_WHAT THE TASK ASKS:_ Restate, word for word, each entry that follows, but skip its pictures.

_Data items:_
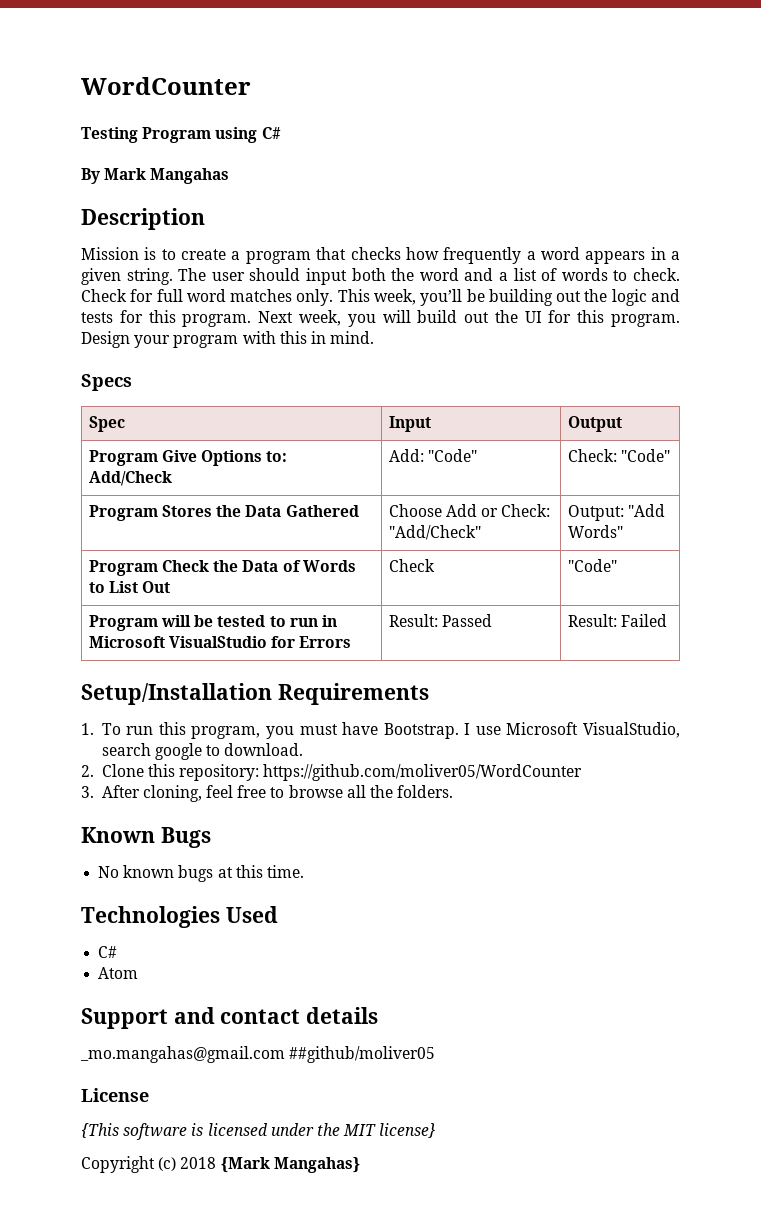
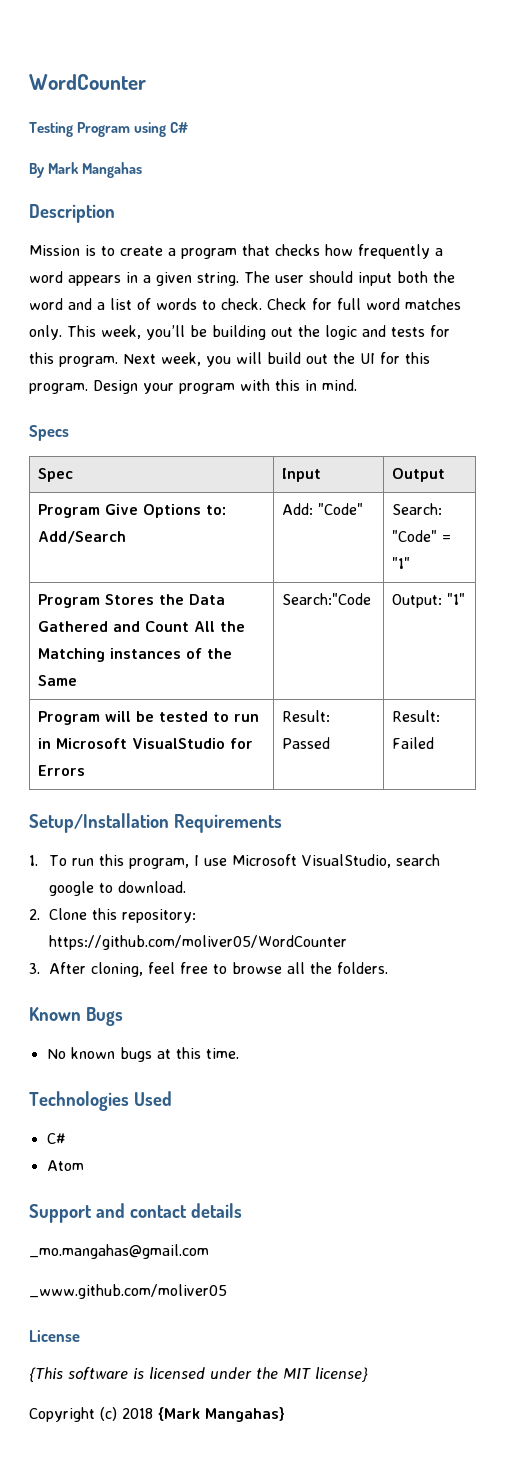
[88,471,172,486] Add/Check -> [37,531,126,544] Add/Search
[567,449,670,462] Check: "Code" -> [391,503,442,515] [391,530,451,542] [391,557,410,569] Search: "Code" = "1"
[388,504,551,517] [388,525,481,540] [567,504,665,521] [567,525,623,538] [88,560,356,576] [88,581,171,593] [388,559,435,572] [567,559,617,572] | Choose Add or Check: "Add/Check" | Output: "Add Words" // Program Check the Data of Words to List Out | Check | "Code" -> [112,621,245,632] [37,648,232,662] [37,675,77,686] [281,593,371,605] [391,593,465,608] and Count All the Matching instances of the Same | Search:"Code | Output: "1"
[266,722,459,739] you must have Bootstrap. -> (190, 863) none
[289,1046,436,1063] ##github/moliver05 -> [29,1284,227,1299] // _www.github.com/moliver05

_RESPONSE TO THE TASK:_
[88,471,172,486] Add/Check -> [37,531,126,544] Add/Search
[567,449,670,462] Check: "Code" -> [391,503,442,515] [391,530,451,542] [391,557,410,569] Search: "Code" = "1"
[388,504,551,517] [388,525,481,540] [567,504,665,521] [567,525,623,538] [88,560,356,576] [88,581,171,593] [388,559,435,572] [567,559,617,572] | Choose Add or Check: "Add/Check" | Output: "Add Words" // Program Check the Data of Words to List Out | Check | "Code" -> [112,621,245,632] [37,648,232,662] [37,675,77,686] [281,593,371,605] [391,593,465,608] and Count All the Matching instances of the Same | Search:"Code | Output: "1"
[266,722,459,739] you must have Bootstrap. -> (190, 863) none
[289,1046,436,1063] ##github/moliver05 -> [29,1284,227,1299] // _www.github.com/moliver05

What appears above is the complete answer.